The breakup of their parents’ marriage can frighten and confuse children, according to the American Academy of Child and Adolescent Psychiatry. This difficult time may devastate children of all ages and threaten their sense of security. Whether you and your husband decide to try a trial separation or file for divorce, helping the children adjust requires effort and consideration. Depending on their ages and personalities, your children may require more than a little help with this life-changing event.
Sit down with your children, and talk to them about your plans to separate. Make this conversation age appropriate, taking into consideration your children’s level of understanding and ability to process information. Choose a time when everyone can be present and eliminate interruptions, such as telephone calls and visitors. If possible, include your husband in this family meeting to help answer your children’s questions together.

### To be done
Copy out the whole passage on helping children through a parental separation word for word.

### Record extracts
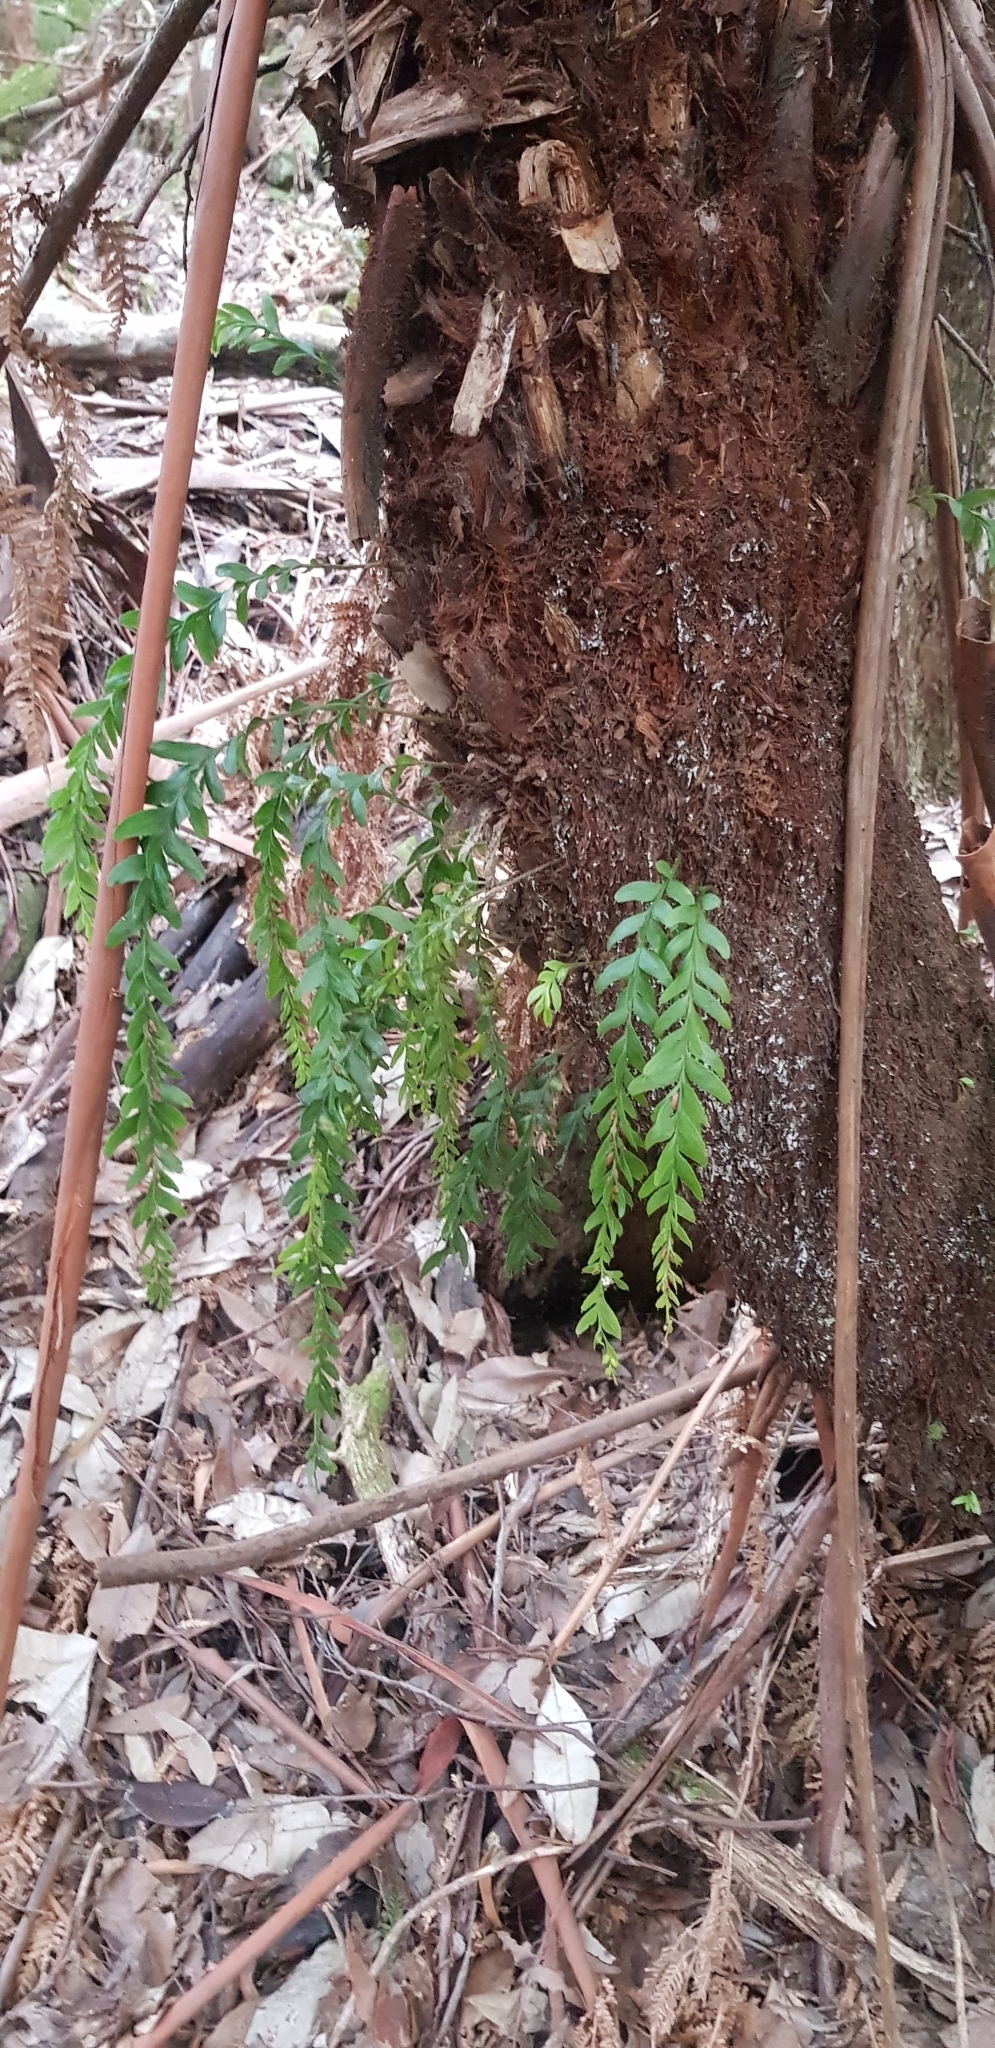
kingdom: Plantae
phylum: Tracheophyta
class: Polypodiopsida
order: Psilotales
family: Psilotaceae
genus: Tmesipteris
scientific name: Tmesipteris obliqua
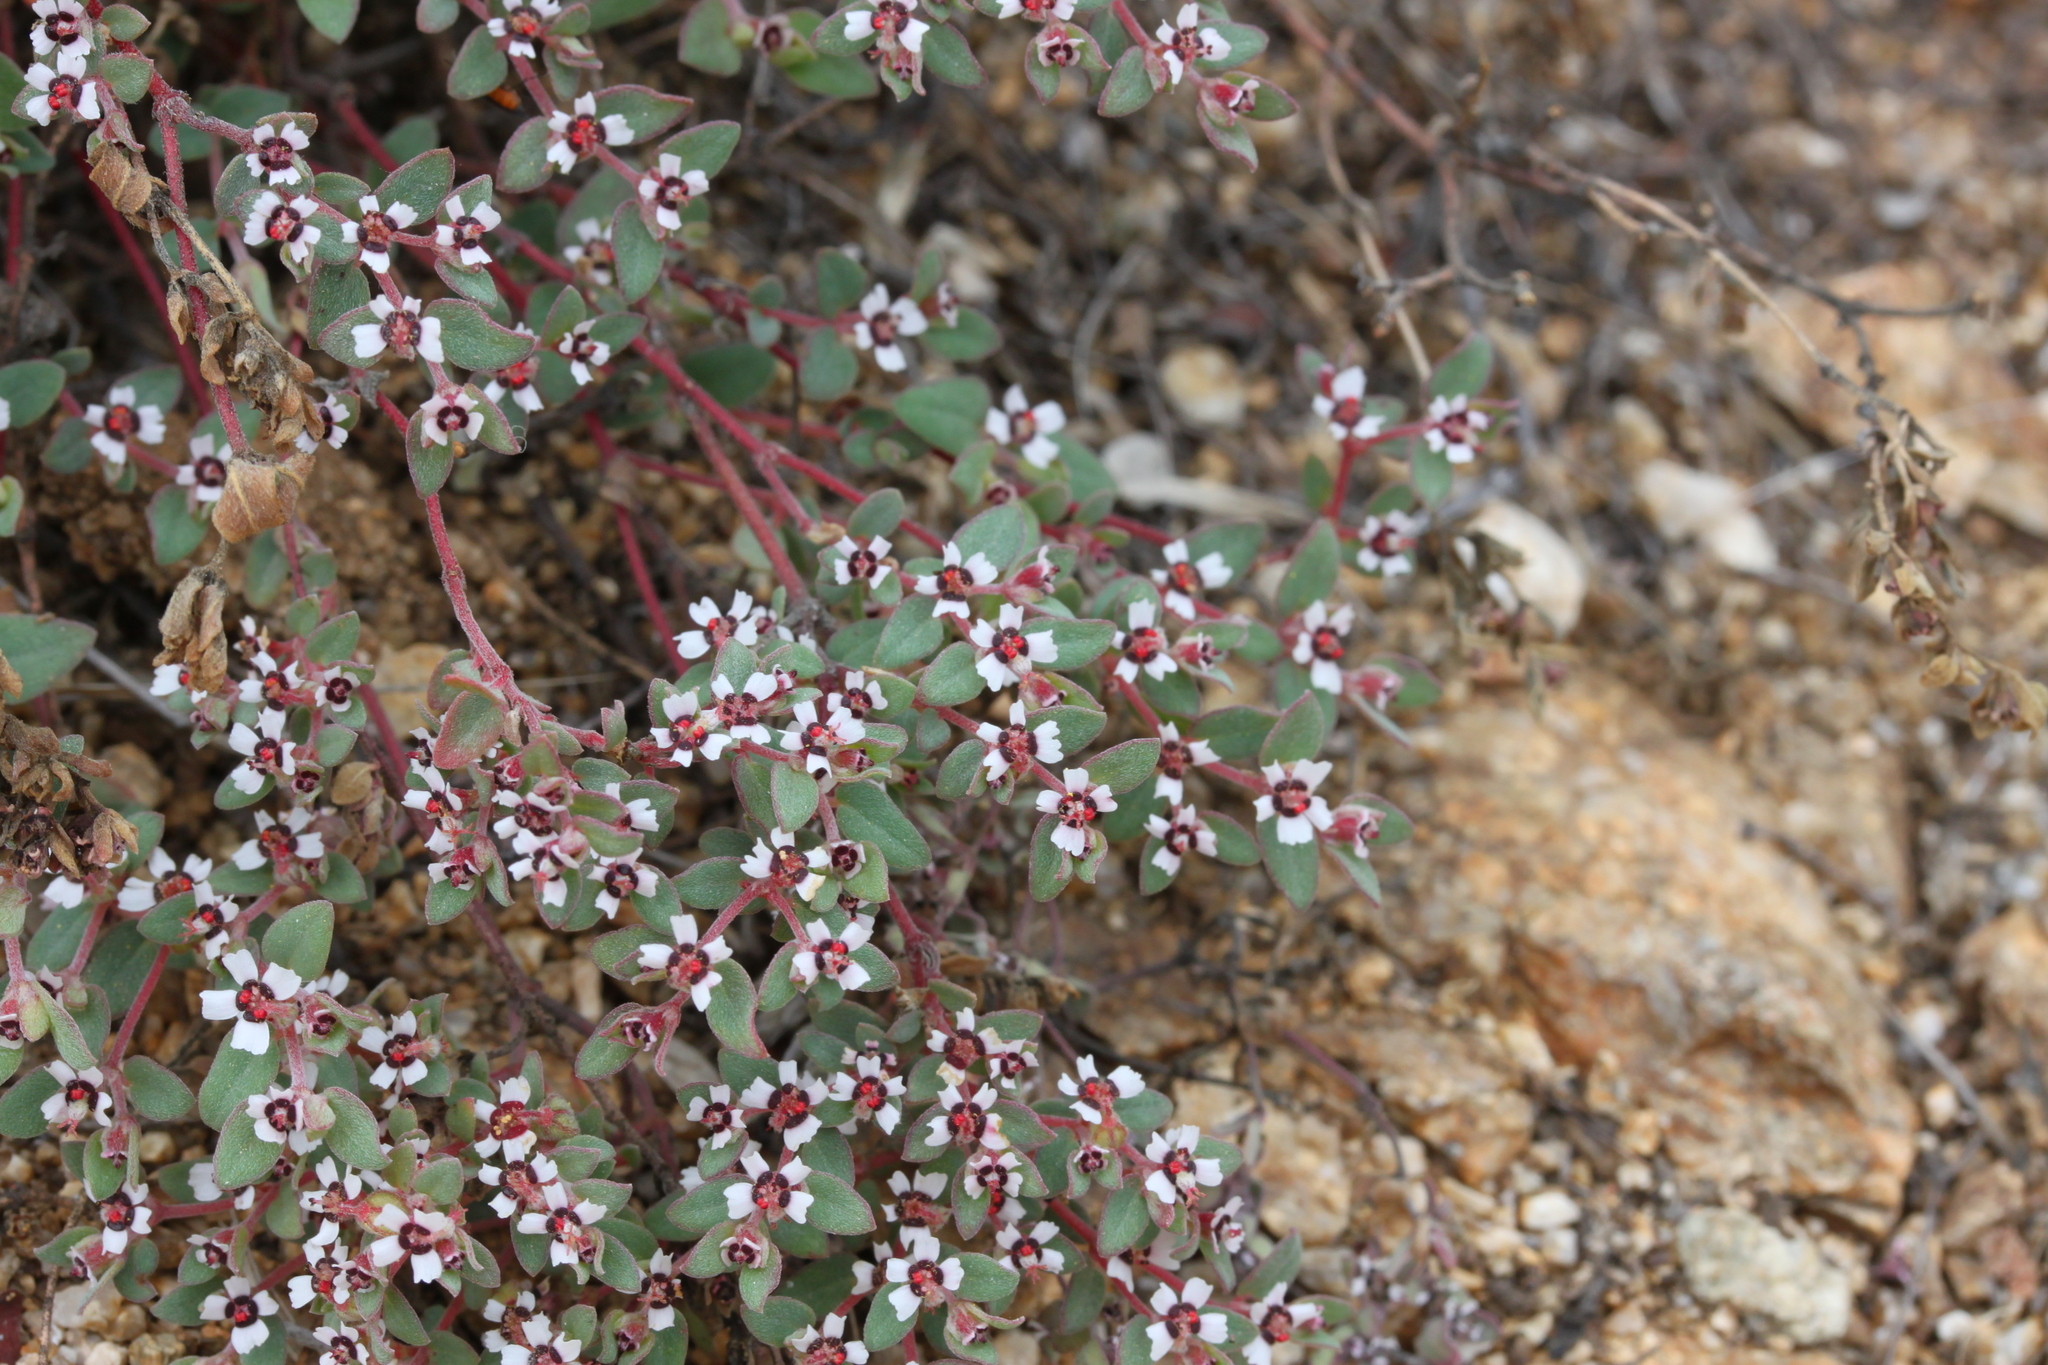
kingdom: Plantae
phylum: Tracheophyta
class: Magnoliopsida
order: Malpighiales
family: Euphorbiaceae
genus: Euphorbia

### The reply
The breakup of their parents’ marriage can frighten and confuse children, according to the American Academy of Child and Adolescent Psychiatry. This difficult time may devastate children of all ages and threaten their sense of security. Whether you and your husband decide to try a trial separation or file for divorce, helping the children adjust requires effort and consideration. Depending on their ages and personalities, your children may require more than a little help with this life-changing event.
Sit down with your children, and talk to them about your plans to separate. Make this conversation age appropriate, taking into consideration your children’s level of understanding and ability to process information. Choose a time when everyone can be present and eliminate interruptions, such as telephone calls and visitors. If possible, include your husband in this family meeting to help answer your children’s questions together.